Many cancer patients could benefit from drug repurposing and agents in clinical trials.

  • Major finding: Many cancer patients could benefit from drug repurposing and agents in clinical trials.

  • Approach: Analyses of pan-cancer cohorts link approved and experimental therapies to specific driver events.

  • Impact: This analysis illustrates the potential of repurposing and identifies additional druggable targets.

The advent of high-throughput sequencing technology has enabled the compilation of thousands of cancer patient genomes and exomes. These data identify alterations in genes and pathways that contribute to tumorigenesis in various tumor types and may lead to development of personalized therapeutic strategies.
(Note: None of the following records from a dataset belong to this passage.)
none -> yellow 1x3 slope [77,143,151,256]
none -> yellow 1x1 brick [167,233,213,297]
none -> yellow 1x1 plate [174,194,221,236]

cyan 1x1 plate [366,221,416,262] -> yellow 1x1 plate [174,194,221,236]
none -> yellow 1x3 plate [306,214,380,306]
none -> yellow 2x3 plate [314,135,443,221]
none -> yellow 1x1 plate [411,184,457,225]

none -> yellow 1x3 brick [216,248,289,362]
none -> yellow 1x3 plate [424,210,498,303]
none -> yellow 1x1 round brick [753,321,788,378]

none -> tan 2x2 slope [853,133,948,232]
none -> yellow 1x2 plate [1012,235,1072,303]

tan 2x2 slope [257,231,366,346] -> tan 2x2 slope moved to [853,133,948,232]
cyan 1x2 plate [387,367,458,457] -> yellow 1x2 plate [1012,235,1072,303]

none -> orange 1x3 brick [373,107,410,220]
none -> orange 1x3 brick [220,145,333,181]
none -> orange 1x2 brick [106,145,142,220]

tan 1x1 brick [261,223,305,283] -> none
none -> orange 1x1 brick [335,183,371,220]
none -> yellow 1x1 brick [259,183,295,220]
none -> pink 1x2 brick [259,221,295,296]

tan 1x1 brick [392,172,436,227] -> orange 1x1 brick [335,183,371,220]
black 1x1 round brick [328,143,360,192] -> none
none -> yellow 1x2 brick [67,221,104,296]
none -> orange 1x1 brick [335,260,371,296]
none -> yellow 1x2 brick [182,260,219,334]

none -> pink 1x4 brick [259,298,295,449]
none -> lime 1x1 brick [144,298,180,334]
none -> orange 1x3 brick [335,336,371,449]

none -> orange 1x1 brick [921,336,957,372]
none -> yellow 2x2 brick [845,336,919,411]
Rubio-Perez, Tamborero, and colleagues exploited large pan-cancer patient cohorts and developed a three-step in silico drug prescription strategy that assigns to each patient the targeted therapeutic interventions that would be most beneficial based on cancer driver events. First, analysis of 6,792 tumor samples, many from The Cancer Genome Atlas studies, identified 475 driver genes altered via somatic mutation, copy-number amplification, and/or gene fusions, which were classified as activating or loss-of-function. Second, potential anticancer drug treatments targeting actionable driver genes, including FDA-approved compounds and compounds in clinical or preclinical development, were collected. Lastly, these treatments were in silico–prescribed to individual patient samples based on the respective driver events present in each tumor. Using this strategy, only 5.9% of patients would benefit from FDA-approved therapies. However, tumor type, disease, or off-target repurposing of FDA-approved drugs increased the potential benefit of therapeutic intervention to 40.2% of patients. An additional 33.1% of patients could benefit from drugs currently in clinical trials or in preclinical development, raising the total potential therapeutic benefit to 73.3% of patients. Furthermore, combination therapies would benefit 39% of patients whose tumors harbored multiple driver events. In addition, this in silico analysis identified an additional 80 potentially targetable driver genes not targeted by existing drugs. Overall, this approach provides clinicians with a powerful tool for linking tumor-driving events with therapeutic strategies and highlights the potential for drug repurposing to improve personalized cancer medicine.

Rubio-Perez C, Tamborero D, Schroeder MP, Antolín AA, Deu-Pons J, Perez-Llamas C, et al. In silico prescription of anticancer drugs to cohorts of 28 tumor types reveals targeting opportunities. Cancer Cell 2015;27:382–96.